First, the University takes seriously its responsibilities under its own policies and the Family Educational Rights and Protection Act (FERPA) to preserve the privacy and confidentiality of our students. This protection includes their right to privacy as regards disciplinary proceedings and outcomes. While the specific outcome of the disciplinary hearing that took place yesterday is confidential, it is my understanding that the outcome itself was communicated to the students yesterday afternoon.
A primary obligation of Gonzaga University is to work to ensure the safety and security of its students, faculty, staff and local community. To this end, Gonzaga hires its own Campus Security and Public Safety officers, who work in close concert with the Spokane Police Department. It also employs a number of individuals, including students (e.g., Residence Hall Staff) who are designated as responsible for working with students and staff to ensure compliance with University Policies — all of which are published, readily available, and exist to protect the health, safety, and welfare of everyone at the University.
Many of the policies promulgated by Gonzaga University exist either as a function of (a) our Mission as a Jesuit, Catholic university, (b) federal, state, or local regulations, or (c) the need to create framework in response to actual incidents which have occurred at the institution over time. Gonzaga is very similar to many other schools, colleges and universities around the country which prohibit students’ possession of firearms in campus housing facilities; the overarching objective of these is to minimize the potential for intentional or unintentional harm.

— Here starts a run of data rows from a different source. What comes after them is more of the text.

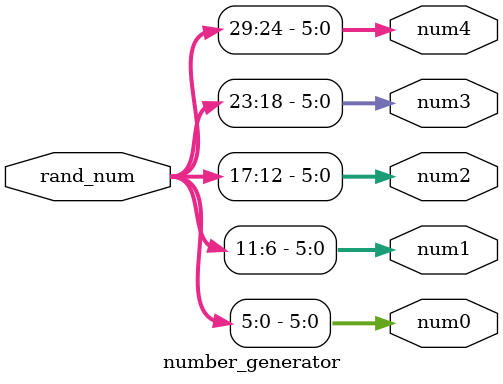
<source format=v>
module number_generator(num0,
                        num1,
                        num2,
                        num3,
                        num4,
                        rand_num);
    
    output [5:0]  num0, num1, num2, num3, num4;
    input  [29:0] rand_num;

    assign num0 = rand_num[5:0];
    assign num1 = rand_num[11:6];
    assign num2 = rand_num[17:12];
    assign num3 = rand_num[23:18];
    assign num4 = rand_num[29:24];

endmodule

</source>
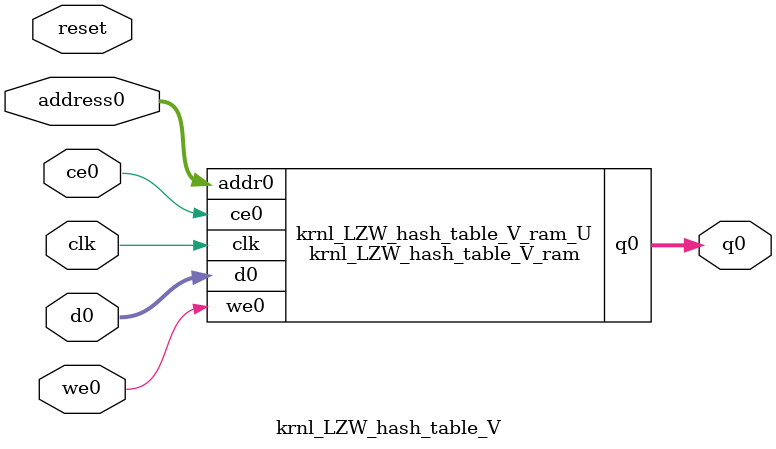
<source format=v>
`timescale 1 ns / 1 ps
module krnl_LZW_hash_table_V_ram (addr0, ce0, d0, we0, q0,  clk);

parameter DWIDTH = 35;
parameter AWIDTH = 16;
parameter MEM_SIZE = 65536;

input[AWIDTH-1:0] addr0;
input ce0;
input[DWIDTH-1:0] d0;
input we0;
output reg[DWIDTH-1:0] q0;
input clk;

reg [DWIDTH-1:0] ram[0:MEM_SIZE-1];




always @(posedge clk)  
begin 
    if (ce0) begin
        if (we0) 
            ram[addr0] <= d0; 
        q0 <= ram[addr0];
    end
end


endmodule

`timescale 1 ns / 1 ps
module krnl_LZW_hash_table_V(
    reset,
    clk,
    address0,
    ce0,
    we0,
    d0,
    q0);

parameter DataWidth = 32'd35;
parameter AddressRange = 32'd65536;
parameter AddressWidth = 32'd16;
input reset;
input clk;
input[AddressWidth - 1:0] address0;
input ce0;
input we0;
input[DataWidth - 1:0] d0;
output[DataWidth - 1:0] q0;



krnl_LZW_hash_table_V_ram krnl_LZW_hash_table_V_ram_U(
    .clk( clk ),
    .addr0( address0 ),
    .ce0( ce0 ),
    .we0( we0 ),
    .d0( d0 ),
    .q0( q0 ));

endmodule


</source>
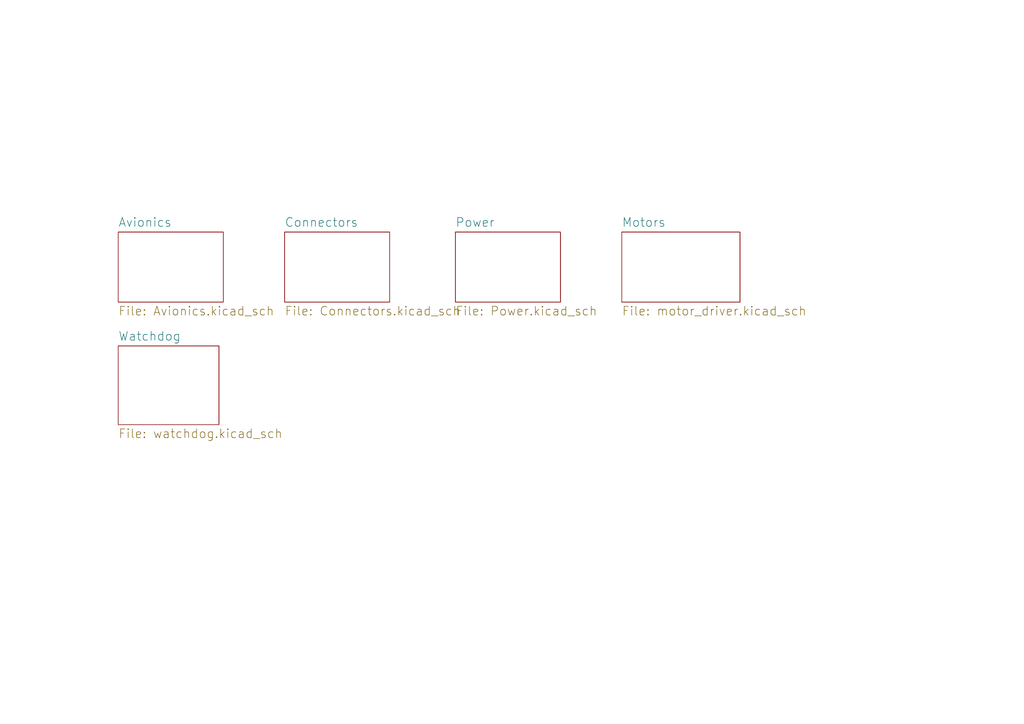
<source format=kicad_sch>
(kicad_sch
	(version 20250114)
	(generator "eeschema")
	(generator_version "9.0")
	(uuid "db20b18b-d25a-428e-8229-70a189e1de75")
	(paper "A4")
	(title_block
		(title "Reaction Wheel Motor Board")
		(date "2025-04-07")
		(rev "1.1")
		(company "Stanford Student Space Initiative")
		(comment 1 "Carson Lauer")
	)
	(lib_symbols)
	(sheet
		(at 34.29 67.31)
		(size 30.48 20.32)
		(exclude_from_sim no)
		(in_bom yes)
		(on_board yes)
		(dnp no)
		(fields_autoplaced yes)
		(stroke
			(width 0)
			(type solid)
		)
		(fill
			(color 0 0 0 0.0000)
		)
		(uuid "00000000-0000-0000-0000-00005cec5a72")
		(property "Sheetname" "Avionics"
			(at 34.29 65.9634 0)
			(effects
				(font
					(size 2.54 2.54)
				)
				(justify left bottom)
			)
		)
		(property "Sheetfile" "Avionics.kicad_sch"
			(at 34.29 88.7226 0)
			(effects
				(font
					(size 2.54 2.54)
				)
				(justify left top)
			)
		)
		(instances
			(project "motor_board"
				(path "/db20b18b-d25a-428e-8229-70a189e1de75"
					(page "2")
				)
			)
		)
	)
	(sheet
		(at 132.08 67.31)
		(size 30.48 20.32)
		(exclude_from_sim no)
		(in_bom yes)
		(on_board yes)
		(dnp no)
		(fields_autoplaced yes)
		(stroke
			(width 0)
			(type solid)
		)
		(fill
			(color 0 0 0 0.0000)
		)
		(uuid "00000000-0000-0000-0000-00005cec5dde")
		(property "Sheetname" "Power"
			(at 132.08 65.9634 0)
			(effects
				(font
					(size 2.54 2.54)
				)
				(justify left bottom)
			)
		)
		(property "Sheetfile" "Power.kicad_sch"
			(at 132.08 88.7226 0)
			(effects
				(font
					(size 2.54 2.54)
				)
				(justify left top)
			)
		)
		(instances
			(project "motor_board"
				(path "/db20b18b-d25a-428e-8229-70a189e1de75"
					(page "5")
				)
			)
		)
	)
	(sheet
		(at 82.55 67.31)
		(size 30.48 20.32)
		(exclude_from_sim no)
		(in_bom yes)
		(on_board yes)
		(dnp no)
		(fields_autoplaced yes)
		(stroke
			(width 0)
			(type solid)
		)
		(fill
			(color 0 0 0 0.0000)
		)
		(uuid "00000000-0000-0000-0000-00005cec60eb")
		(property "Sheetname" "Connectors"
			(at 82.55 65.9634 0)
			(effects
				(font
					(size 2.54 2.54)
				)
				(justify left bottom)
			)
		)
		(property "Sheetfile" "Connectors.kicad_sch"
			(at 82.55 88.7226 0)
			(effects
				(font
					(size 2.54 2.54)
				)
				(justify left top)
			)
		)
		(instances
			(project "motor_board"
				(path "/db20b18b-d25a-428e-8229-70a189e1de75"
					(page "4")
				)
			)
		)
	)
	(sheet
		(at 34.29 100.33)
		(size 29.21 22.86)
		(exclude_from_sim no)
		(in_bom yes)
		(on_board yes)
		(dnp no)
		(fields_autoplaced yes)
		(stroke
			(width 0.1524)
			(type solid)
		)
		(fill
			(color 0 0 0 0.0000)
		)
		(uuid "a393ea4a-5f4e-4c0f-917f-6d28e91dd546")
		(property "Sheetname" "Watchdog"
			(at 34.29 98.9834 0)
			(effects
				(font
					(size 2.54 2.54)
				)
				(justify left bottom)
			)
		)
		(property "Sheetfile" "watchdog.kicad_sch"
			(at 34.29 124.2826 0)
			(effects
				(font
					(size 2.54 2.54)
				)
				(justify left top)
			)
		)
		(instances
			(project "motor_board"
				(path "/db20b18b-d25a-428e-8229-70a189e1de75"
					(page "7")
				)
			)
		)
	)
	(sheet
		(at 180.34 67.31)
		(size 34.29 20.32)
		(exclude_from_sim no)
		(in_bom yes)
		(on_board yes)
		(dnp no)
		(fields_autoplaced yes)
		(stroke
			(width 0.1524)
			(type solid)
		)
		(fill
			(color 0 0 0 0.0000)
		)
		(uuid "c83b0c2f-2d19-4aec-a657-bda2046fb347")
		(property "Sheetname" "Motors"
			(at 180.34 65.9634 0)
			(effects
				(font
					(size 2.54 2.54)
				)
				(justify left bottom)
			)
		)
		(property "Sheetfile" "motor_driver.kicad_sch"
			(at 180.34 88.7226 0)
			(effects
				(font
					(size 2.54 2.54)
				)
				(justify left top)
			)
		)
		(instances
			(project "motor_board"
				(path "/db20b18b-d25a-428e-8229-70a189e1de75"
					(page "6")
				)
			)
		)
	)
	(sheet_instances
		(path "/"
			(page "1")
		)
	)
	(embedded_fonts no)
)

</source>
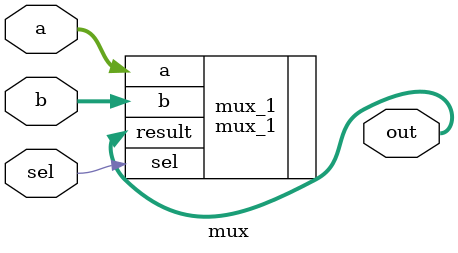
<source format=v>
module mux( 
input [4:0] a, b,
input sel,
output [4:0] out );
// When sel=0, assign a to out. 
// When sel=1, assign b to out.
mux_1 mux_1(
.a(a), 
.b(b), 
.sel(sel),
.result(out)
);
endmodule

</source>
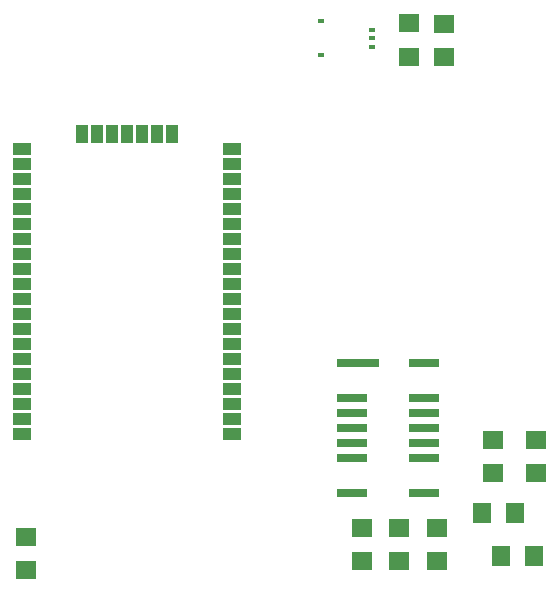
<source format=gtp>
G75*
%MOIN*%
%OFA0B0*%
%FSLAX25Y25*%
%IPPOS*%
%LPD*%
%AMOC8*
5,1,8,0,0,1.08239X$1,22.5*
%
%ADD10R,0.07087X0.06299*%
%ADD11R,0.06299X0.07087*%
%ADD12R,0.07098X0.06299*%
%ADD13R,0.06299X0.07098*%
%ADD14R,0.06000X0.04000*%
%ADD15R,0.04000X0.06000*%
%ADD16R,0.10236X0.02756*%
%ADD17R,0.10236X0.03150*%
%ADD18R,0.14173X0.03150*%
%ADD19R,0.02362X0.01772*%
%ADD20R,0.02362X0.01575*%
D10*
X0500208Y0013755D03*
X0500208Y0024778D03*
X0655833Y0046255D03*
X0670208Y0046255D03*
X0670208Y0057278D03*
X0655833Y0057278D03*
X0639583Y0185005D03*
X0639583Y0196028D03*
D11*
X0652197Y0033017D03*
X0663220Y0033017D03*
D12*
X0637083Y0027990D03*
X0624583Y0027990D03*
X0612083Y0027990D03*
X0612083Y0016793D03*
X0624583Y0016793D03*
X0637083Y0016793D03*
X0627708Y0184918D03*
X0627708Y0196115D03*
D13*
X0658360Y0018642D03*
X0669557Y0018642D03*
D14*
X0568958Y0059267D03*
X0568958Y0064267D03*
X0568958Y0069267D03*
X0568958Y0074267D03*
X0568958Y0079267D03*
X0568958Y0084267D03*
X0568958Y0089267D03*
X0568958Y0094267D03*
X0568958Y0099267D03*
X0568958Y0104267D03*
X0568958Y0109267D03*
X0568958Y0114267D03*
X0568958Y0119267D03*
X0568958Y0124267D03*
X0568958Y0129267D03*
X0568958Y0134267D03*
X0568958Y0139267D03*
X0568958Y0144267D03*
X0568958Y0149267D03*
X0568958Y0154267D03*
X0498958Y0154267D03*
X0498958Y0149267D03*
X0498958Y0144267D03*
X0498958Y0139267D03*
X0498958Y0134267D03*
X0498958Y0129267D03*
X0498958Y0124267D03*
X0498958Y0119267D03*
X0498958Y0114267D03*
X0498958Y0109267D03*
X0498958Y0104267D03*
X0498958Y0099267D03*
X0498958Y0094267D03*
X0498958Y0089267D03*
X0498958Y0084267D03*
X0498958Y0079267D03*
X0498958Y0074267D03*
X0498958Y0069267D03*
X0498958Y0064267D03*
X0498958Y0059267D03*
D15*
X0518958Y0159267D03*
X0523958Y0159267D03*
X0528958Y0159267D03*
X0533958Y0159267D03*
X0538958Y0159267D03*
X0543958Y0159267D03*
X0548958Y0159267D03*
D16*
X0608825Y0071142D03*
X0608825Y0066142D03*
X0608865Y0061142D03*
X0608825Y0056142D03*
X0608825Y0051142D03*
X0632841Y0051220D03*
X0632841Y0056142D03*
X0632841Y0061142D03*
X0632841Y0066142D03*
X0632841Y0071142D03*
D17*
X0632841Y0082795D03*
X0632841Y0039488D03*
X0608825Y0039488D03*
D18*
X0610794Y0082795D03*
D19*
X0615548Y0188287D03*
X0615548Y0193996D03*
D20*
X0615548Y0191142D03*
X0598619Y0196850D03*
X0598619Y0185433D03*
M02*

</source>
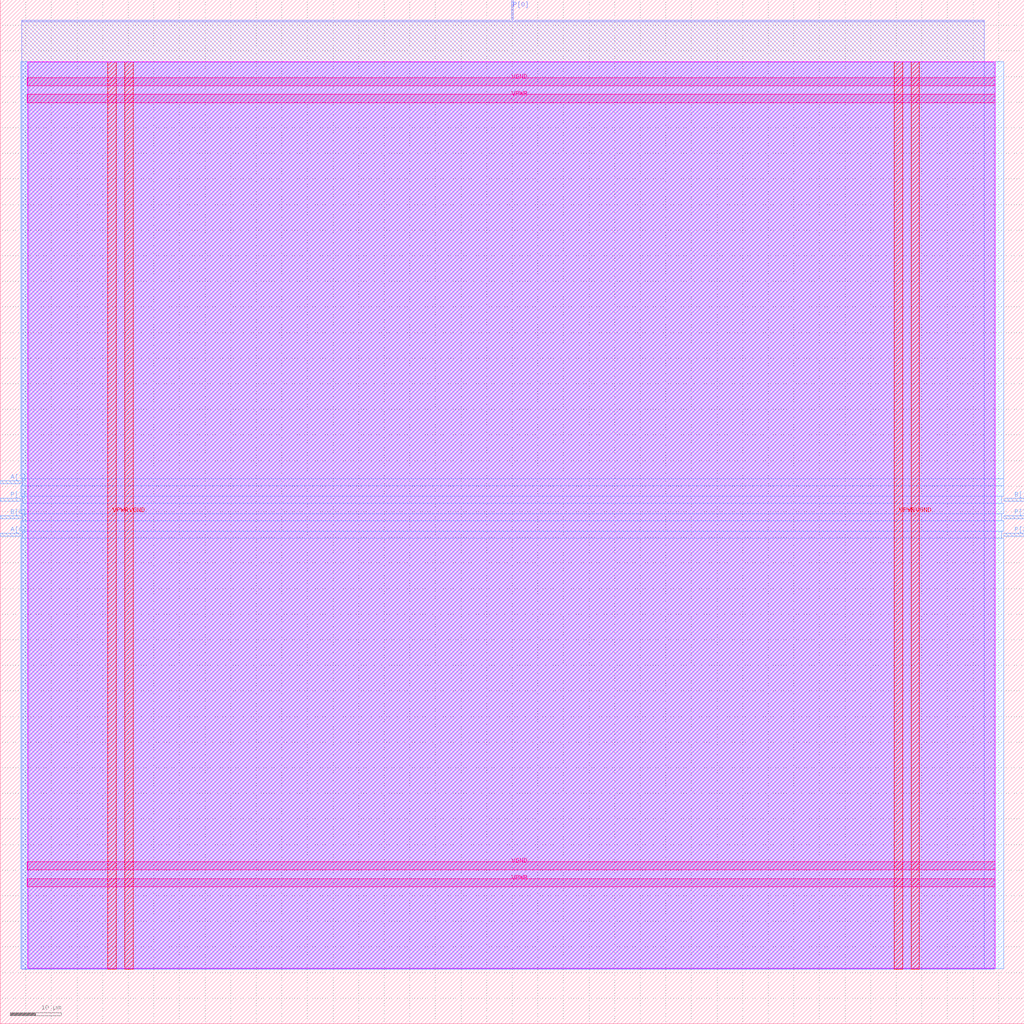
<source format=lef>
VERSION 5.7 ;
  NOWIREEXTENSIONATPIN ON ;
  DIVIDERCHAR "/" ;
  BUSBITCHARS "[]" ;
MACRO e7_SARSA_nSteps_INDEPENDIENTES
  CLASS BLOCK ;
  FOREIGN e7_SARSA_nSteps_INDEPENDIENTES ;
  ORIGIN 0.000 0.000 ;
  SIZE 200.000 BY 200.000 ;
  PIN A[0]
    DIRECTION INPUT ;
    USE SIGNAL ;
    ANTENNAGATEAREA 0.196500 ;
    PORT
      LAYER met3 ;
        RECT 0.000 95.240 4.000 95.840 ;
    END
  END A[0]
  PIN A[1]
    DIRECTION INPUT ;
    USE SIGNAL ;
    ANTENNAGATEAREA 0.213000 ;
    PORT
      LAYER met3 ;
        RECT 0.000 105.440 4.000 106.040 ;
    END
  END A[1]
  PIN B[0]
    DIRECTION INPUT ;
    USE SIGNAL ;
    ANTENNAGATEAREA 0.196500 ;
    PORT
      LAYER met3 ;
        RECT 0.000 98.640 4.000 99.240 ;
    END
  END B[0]
  PIN B[1]
    DIRECTION INPUT ;
    USE SIGNAL ;
    ANTENNAGATEAREA 0.213000 ;
    PORT
      LAYER met3 ;
        RECT 196.000 102.040 200.000 102.640 ;
    END
  END B[1]
  PIN P[0]
    DIRECTION OUTPUT ;
    USE SIGNAL ;
    ANTENNADIFFAREA 0.445500 ;
    PORT
      LAYER met2 ;
        RECT 99.910 196.000 100.190 200.000 ;
    END
  END P[0]
  PIN P[1]
    DIRECTION OUTPUT ;
    USE SIGNAL ;
    ANTENNADIFFAREA 0.445500 ;
    PORT
      LAYER met3 ;
        RECT 0.000 102.040 4.000 102.640 ;
    END
  END P[1]
  PIN P[2]
    DIRECTION OUTPUT ;
    USE SIGNAL ;
    ANTENNADIFFAREA 0.445500 ;
    PORT
      LAYER met3 ;
        RECT 196.000 95.240 200.000 95.840 ;
    END
  END P[2]
  PIN P[3]
    DIRECTION OUTPUT ;
    USE SIGNAL ;
    ANTENNADIFFAREA 0.445500 ;
    PORT
      LAYER met3 ;
        RECT 196.000 98.640 200.000 99.240 ;
    END
  END P[3]
  PIN VGND
    DIRECTION INOUT ;
    USE GROUND ;
    PORT
      LAYER met4 ;
        RECT 24.340 10.640 25.940 187.920 ;
    END
    PORT
      LAYER met4 ;
        RECT 177.940 10.640 179.540 187.920 ;
    END
    PORT
      LAYER met5 ;
        RECT 5.280 30.030 194.360 31.630 ;
    END
    PORT
      LAYER met5 ;
        RECT 5.280 183.210 194.360 184.810 ;
    END
  END VGND
  PIN VPWR
    DIRECTION INOUT ;
    USE POWER ;
    PORT
      LAYER met4 ;
        RECT 21.040 10.640 22.640 187.920 ;
    END
    PORT
      LAYER met4 ;
        RECT 174.640 10.640 176.240 187.920 ;
    END
    PORT
      LAYER met5 ;
        RECT 5.280 26.730 194.360 28.330 ;
    END
    PORT
      LAYER met5 ;
        RECT 5.280 179.910 194.360 181.510 ;
    END
  END VPWR
  OBS
      LAYER nwell ;
        RECT 5.330 10.795 194.310 187.870 ;
      LAYER li1 ;
        RECT 5.520 10.795 194.120 187.765 ;
      LAYER met1 ;
        RECT 4.210 10.640 194.120 187.920 ;
      LAYER met2 ;
        RECT 4.230 195.720 99.630 196.000 ;
        RECT 100.470 195.720 192.190 196.000 ;
        RECT 4.230 10.695 192.190 195.720 ;
      LAYER met3 ;
        RECT 3.990 106.440 196.000 187.845 ;
        RECT 4.400 105.040 196.000 106.440 ;
        RECT 3.990 103.040 196.000 105.040 ;
        RECT 4.400 101.640 195.600 103.040 ;
        RECT 3.990 99.640 196.000 101.640 ;
        RECT 4.400 98.240 195.600 99.640 ;
        RECT 3.990 96.240 196.000 98.240 ;
        RECT 4.400 94.840 195.600 96.240 ;
        RECT 3.990 10.715 196.000 94.840 ;
  END
END e7_SARSA_nSteps_INDEPENDIENTES
END LIBRARY


</source>
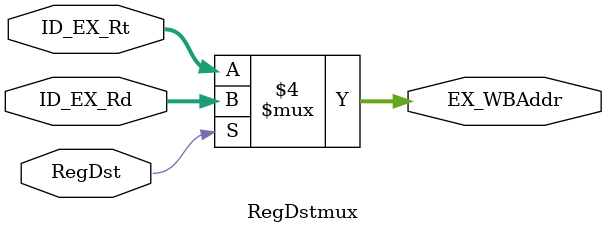
<source format=v>
`timescale 1ns / 1ps


module RegDstmux(
    input RegDst,
    input [4:0]ID_EX_Rt,
    input [4:0]ID_EX_Rd,
    output reg [4:0]EX_WBAddr
);
    always@(*) begin
        if(RegDst == 1) begin
            EX_WBAddr = ID_EX_Rd;
        end
        else begin
            EX_WBAddr = ID_EX_Rt;
        end
    end
endmodule
</source>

In light of the specific circumstances reported in the Gonzaga Bulletin and the press, there have been calls for a re-examination of the University’s policies relating to firearms. As a Jesuit institution dedicated to the thoughtful evaluation of complex social issues, I believe this to be an opportunity to do some important work, as a community: to objectively re-examine our firearms policy and openly debate perspectives and contextual issues with an eye towards an honest and open review of the same. Therefore, I have asked our Vice President for Student Development, Dr. Biggs Garbuio, to work in conjunction with GSBA and RHA to facilitate a campus dialogue focused on this issue. In the meantime, the Student Handbook and its Code of Conduct are in effect and all students are obligated to know their rights and acknowledge their responsibilities as established within them.
Finally, I do wish to make a point which I believe to be both relevant and important at this time. Gonzaga University is itself part and parcel of a larger community — which includes the Logan Neighborhood, Mission Park, the University District and Downtown. A significant number of Gonzaga students live side-by-side with families and long-time residents of these areas. Just as students have a right to feel safe and secure in their residences, so too do the non-student members of the community — a point which obligates us all to recognize that everything we do affects others. The families and long-time members of the Logan Neighborhood and Gonzaga University are important partners in the shared goal of working towards a safe living environment for all — one we will continue to work hard at creating, every day.